In keiner anderen Geschichte der Bibel wird das für mich so greifbar wie im Gleichnis vom barmherzigen Vater: Dieser Vater hat zwei Söhne. Der Jüngere lässt sich seinen Erbteil ausbezahlen und geht weg, um sein Glück in der Ferne zu suchen. Doch er verspielt das ganze Vermögen und landet buchstäblich in der Gosse. Am Tiefpunkt angelangt, fasst er sich ein Herz und entscheidet sich, nach Hause zurückzugehen.
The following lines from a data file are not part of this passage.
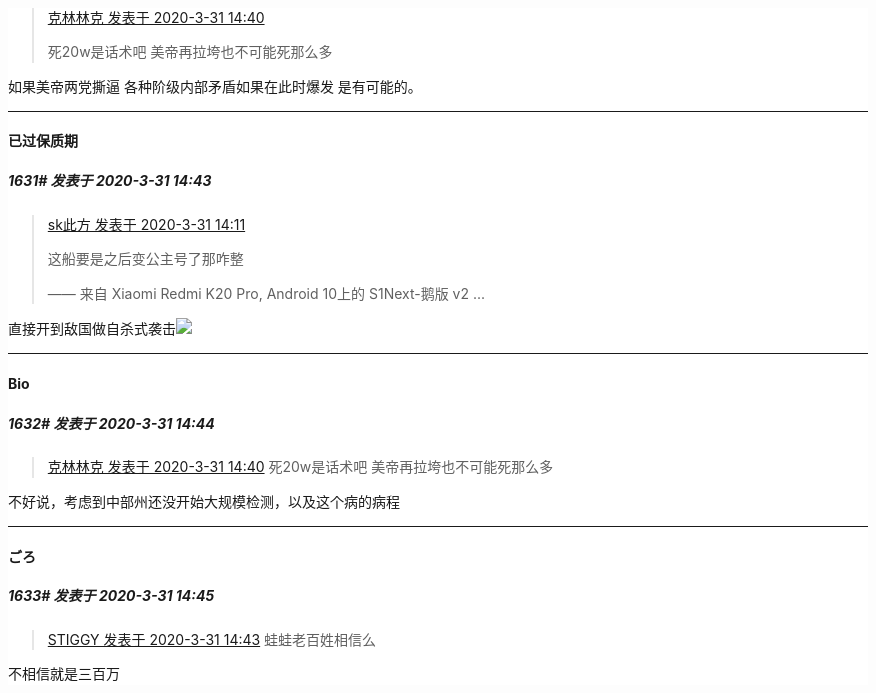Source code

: 

<blockquote><a href="httphttps://bbs.saraba1st.com/2b/forum.php?mod=redirect&amp;goto=findpost&amp;pid=46934105&amp;ptid=1921654" target="_blank">克林林克 发表于 2020-3-31 14:40</a>

死20w是话术吧 美帝再拉垮也不可能死那么多</blockquote>
如果美帝两党撕逼 各种阶级内部矛盾如果在此时爆发 是有可能的。







*****

####  已过保质期  
##### 1631#       发表于 2020-3-31 14:43



<blockquote><a href="httphttps://bbs.saraba1st.com/2b/forum.php?mod=redirect&amp;goto=findpost&amp;pid=46933778&amp;ptid=1921654" target="_blank">sk此方 发表于 2020-3-31 14:11</a>

这船要是之后变公主号了那咋整


—— 来自 Xiaomi Redmi K20 Pro, Android 10上的 S1Next-鹅版 v2 ...</blockquote>
直接开到敌国做自杀式袭击<img src="https://static.saraba1st.com/image/smiley/face2017/067.png" referrerpolicy="no-referrer">







*****

####  Bio  
##### 1632#       发表于 2020-3-31 14:44



<blockquote><a href="httphttps://bbs.saraba1st.com/2b/forum.php?mod=redirect&amp;goto=findpost&amp;pid=46934105&amp;ptid=1921654" target="_blank">克林林克 发表于 2020-3-31 14:40</a>
死20w是话术吧 美帝再拉垮也不可能死那么多</blockquote>
不好说，考虑到中部州还没开始大规模检测，以及这个病的病程







*****

####  ごろ  
##### 1633#       发表于 2020-3-31 14:45



<blockquote><a href="httphttps://bbs.saraba1st.com/2b/forum.php?mod=redirect&amp;goto=findpost&amp;pid=46934142&amp;ptid=1921654" target="_blank">STIGGY 发表于 2020-3-31 14:43</a>
蛙蛙老百姓相信么</blockquote>
不相信就是三百万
Und sein Vater? Der geht ihm entgegen. Nimmt ihn in den Arm. Sagt nicht: Wasch dich erst einmal und zieh dir was Ordentliches an. Auch von Vorwürfen, wie: „Das hätte ich dir gleich sagen können oder Bedingungen, die an seine Rückkehr geknüpft sind, liest man nichts in der Geschichte.

Er nimmt ihn auf – so wie er ist – so wie er geworden ist. Und macht das für alle Anwesenden deutlich, indem er sogar ein Fest für ihn ausrichtet: Dieser ist und bleibt sein Sohn. Er ist in den Dreck gefallen, hat sich selbst durch den Dreck gezogen aber er ist und bleibt sein Sohn.

Die Haltung dieses Vaters berührt mich immer wieder aufs Neue. Er hält mir den Spiegel vor, wenn ich manchmal allzu schnell dabei bin, jemanden nach dem Äußeren zu beurteilen. Er lehrt mich, hinter die Fassade zu schauen, tiefer zu blicken, warum jemand wie geworden ist. Und er ermutigt mich, nie zu vergessen, dass jeder Mensch eine von Gott verliehene Würde hat und dass ER, Gott, mir in jedem Menschen entgegenkommt. Egal ob er strahlend daherkommt oder elend beieinander ist.